**원본 데이터:**
============
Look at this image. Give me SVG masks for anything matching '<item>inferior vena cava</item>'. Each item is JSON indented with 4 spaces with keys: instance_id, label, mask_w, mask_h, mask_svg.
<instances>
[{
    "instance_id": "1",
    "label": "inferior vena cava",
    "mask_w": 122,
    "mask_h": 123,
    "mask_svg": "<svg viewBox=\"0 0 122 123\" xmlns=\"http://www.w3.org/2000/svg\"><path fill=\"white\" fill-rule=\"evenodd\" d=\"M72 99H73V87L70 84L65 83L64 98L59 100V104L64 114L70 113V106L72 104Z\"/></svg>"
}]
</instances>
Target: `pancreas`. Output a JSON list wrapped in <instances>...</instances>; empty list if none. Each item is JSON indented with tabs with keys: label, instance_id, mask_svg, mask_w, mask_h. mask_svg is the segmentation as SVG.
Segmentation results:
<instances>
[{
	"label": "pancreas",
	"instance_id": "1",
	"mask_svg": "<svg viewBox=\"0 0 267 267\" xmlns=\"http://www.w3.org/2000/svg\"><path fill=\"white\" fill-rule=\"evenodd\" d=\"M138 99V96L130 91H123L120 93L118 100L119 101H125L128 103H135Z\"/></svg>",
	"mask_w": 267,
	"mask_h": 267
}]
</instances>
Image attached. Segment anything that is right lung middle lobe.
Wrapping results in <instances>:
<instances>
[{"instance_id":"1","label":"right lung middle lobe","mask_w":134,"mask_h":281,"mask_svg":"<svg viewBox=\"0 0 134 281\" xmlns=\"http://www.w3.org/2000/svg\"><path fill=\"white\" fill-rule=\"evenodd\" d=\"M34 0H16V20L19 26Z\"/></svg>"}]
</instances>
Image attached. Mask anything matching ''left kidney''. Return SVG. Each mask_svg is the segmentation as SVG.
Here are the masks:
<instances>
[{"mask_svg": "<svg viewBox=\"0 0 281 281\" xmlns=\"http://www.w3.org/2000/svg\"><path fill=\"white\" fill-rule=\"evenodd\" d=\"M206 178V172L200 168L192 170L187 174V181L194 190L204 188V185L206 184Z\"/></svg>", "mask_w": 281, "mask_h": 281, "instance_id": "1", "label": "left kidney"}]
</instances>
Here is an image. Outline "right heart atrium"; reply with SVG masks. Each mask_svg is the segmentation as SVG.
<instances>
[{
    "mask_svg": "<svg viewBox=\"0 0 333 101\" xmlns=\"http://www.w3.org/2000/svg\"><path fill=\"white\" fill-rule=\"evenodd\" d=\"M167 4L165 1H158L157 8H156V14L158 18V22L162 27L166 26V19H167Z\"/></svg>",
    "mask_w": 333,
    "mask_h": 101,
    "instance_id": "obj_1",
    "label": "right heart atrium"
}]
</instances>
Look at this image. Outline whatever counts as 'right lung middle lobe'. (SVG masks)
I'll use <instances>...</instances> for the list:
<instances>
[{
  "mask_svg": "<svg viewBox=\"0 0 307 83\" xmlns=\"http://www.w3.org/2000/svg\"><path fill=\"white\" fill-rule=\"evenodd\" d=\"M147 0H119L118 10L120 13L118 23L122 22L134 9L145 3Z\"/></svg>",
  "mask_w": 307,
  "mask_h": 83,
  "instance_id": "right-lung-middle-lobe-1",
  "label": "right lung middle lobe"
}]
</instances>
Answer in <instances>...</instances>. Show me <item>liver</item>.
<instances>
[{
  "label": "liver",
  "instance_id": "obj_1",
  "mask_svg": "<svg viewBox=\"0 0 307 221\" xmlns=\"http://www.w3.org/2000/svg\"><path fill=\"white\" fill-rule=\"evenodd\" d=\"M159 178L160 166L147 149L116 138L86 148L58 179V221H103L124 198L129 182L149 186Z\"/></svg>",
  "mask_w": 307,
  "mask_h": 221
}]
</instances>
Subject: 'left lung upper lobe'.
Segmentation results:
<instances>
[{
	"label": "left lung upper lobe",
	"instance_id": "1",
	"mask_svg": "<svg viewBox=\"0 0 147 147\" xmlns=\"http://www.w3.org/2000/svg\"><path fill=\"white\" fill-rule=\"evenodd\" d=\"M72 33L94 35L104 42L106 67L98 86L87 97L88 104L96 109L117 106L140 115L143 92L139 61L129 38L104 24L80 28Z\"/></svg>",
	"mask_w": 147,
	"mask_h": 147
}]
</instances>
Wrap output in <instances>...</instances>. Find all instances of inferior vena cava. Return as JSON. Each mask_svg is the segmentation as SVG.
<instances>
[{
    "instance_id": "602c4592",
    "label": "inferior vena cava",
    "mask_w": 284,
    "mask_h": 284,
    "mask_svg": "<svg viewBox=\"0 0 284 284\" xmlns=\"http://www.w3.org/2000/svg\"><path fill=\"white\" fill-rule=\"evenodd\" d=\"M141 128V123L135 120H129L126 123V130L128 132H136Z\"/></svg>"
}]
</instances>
============
**과제 안내:**
"Wrap output in" 문구가 들어 있는 줄부터 위 항목의 마지막 줄까지를 '번호'와 '내용' 두 열로 된 Markdown 표로 옮겨 주세요. 빈 줄은 빼 주세요.

**정답:**
| 번호 | 내용 |
|---|---|
| 1 | Wrap output in <instances>...</instances>. Find all instances of inferior vena cava. Return as JSON. Each mask_svg is the segmentation as SVG. |
| 2 | <instances> |
| 3 | [{ |
| 4 |     "instance_id": "602c4592", |
| 5 |     "label": "inferior vena cava", |
| 6 |     "mask_w": 284, |
| 7 |     "mask_h": 284, |
| 8 |     "mask_svg": "<svg viewBox=\"0 0 284 284\" xmlns=\"http://www.w3.org/2000/svg\"><path fill=\"white\" fill-rule=\"evenodd\" d=\"M141 128V123L135 120H129L126 123V130L128 132H136Z\"/></svg>" |
| 9 | }] |
| 10 | </instances> |